Além de Tiago Amorim e de Chab, aderiram ao requerimento os governistas Algaci Túlio (PTB) e Miltinho Pupio (PSC). Os 14 deputados da oposição fecharam posição. Eles apóiam em bloco a CPI, mas só formalizam a adesão com a assinatura dos três governistas. ‘‘Todo mundo assina, mas antes os governistas têm de formalizar compromisso’’, condicionou Edgar Bueno, líder da oposição. ‘‘Não queremos entrar numa barca furada’’, justificou.
Chab confirmou o compromisso dos três governistas e começa hoje a coletar as assinaturas da oposição. O deputado usa a tribuna da Assembléia, para se pronunciar sobre o relatório da comissão designada pela Secretaria da Segurança para apurar o caso. O relatório, divulgado anteontem, livra o ex-comandante geral da PM da acusação de que usou dinheiro da corporação para conceder empréstimo ao importador George Pantazis.
‘‘É um relatório superficial, que não vai a fundo, e que dá fôlego para instalarmos uma CPI, para investigar as denúncias com mais profundidade’’, avaliou Chab. O deputado admitiu ontem que gostaria de contar o apoio de pelo menos 30 dos 54 deputados da Casa. Ele não quer que o pedido de investigações contra a PM se transforme ‘‘numa CPI laranja’’. O parlamentar pretende apurar ainda denúncias de locação irregular de veículos pela Secretaria de Segurança.

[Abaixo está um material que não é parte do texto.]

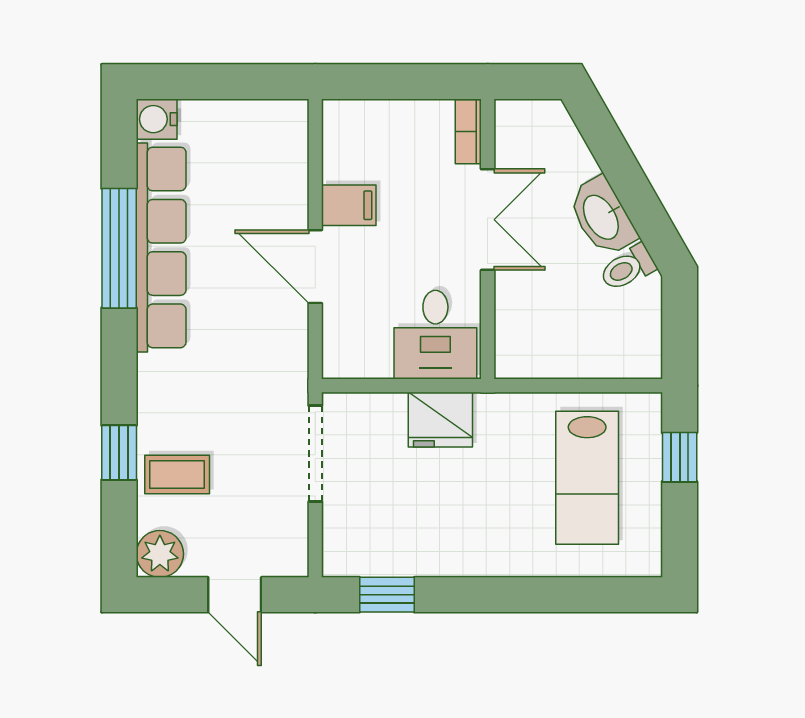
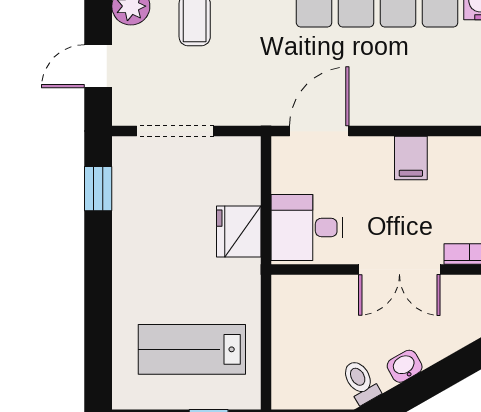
washbasin: (602, 217) -> (405, 366), width x0.52, depth x0.69
door: (315, 267) -> (319, 131), moved
doorway: (315, 454) -> (175, 131), moved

A obtenção das assinaturas por Chab causou inquietação no Palácio Iguaçu. O governo deve intensificar a pressão sobre a bancada governista até a semana que vem, na tentativa de impedir a instalação da CPI. O governador Jaime Lerner (PFL) passava tranquilidade ontem. Disse, pela manhã, no Palácio Iguaçu, que o relatório inocentando Lara confirmou o que ele sempre disse. ‘‘A troca do comando da PM não teve nada a ver as jaquetas. O que me levou às substituições foi a minha intenção de unificar as polícias militar e civil’’, argumentou o governador.

ENTENDA O CASO
- 24 de agosto
Importador Georges Pantazis confirma a compra pela PM, sem licitação, de 3,5 mil jaquetas da Coréia do Sul. PM paga R$ 350 mil adiantados.
- 2 de setembroSecretaria de Segurança (SSP) forma comissão para apurar o caso, já investigado pelo Ministério Público (MP).
- 19 de outubroMP descobre que antecipação de R$ 350 mil seria empréstimo que comandante Lara teria concedido a Pantazis.
- 24 de outubroCoronel Honório Bortolini diz que é falsa a versão de que o dinheiro foi usado por Pantazis para a compra de jaquetas.
- 25 de outubroCai cúpula das polícias militar e civil.
- 8 de novembroLara é inocentado do caso pela SSP.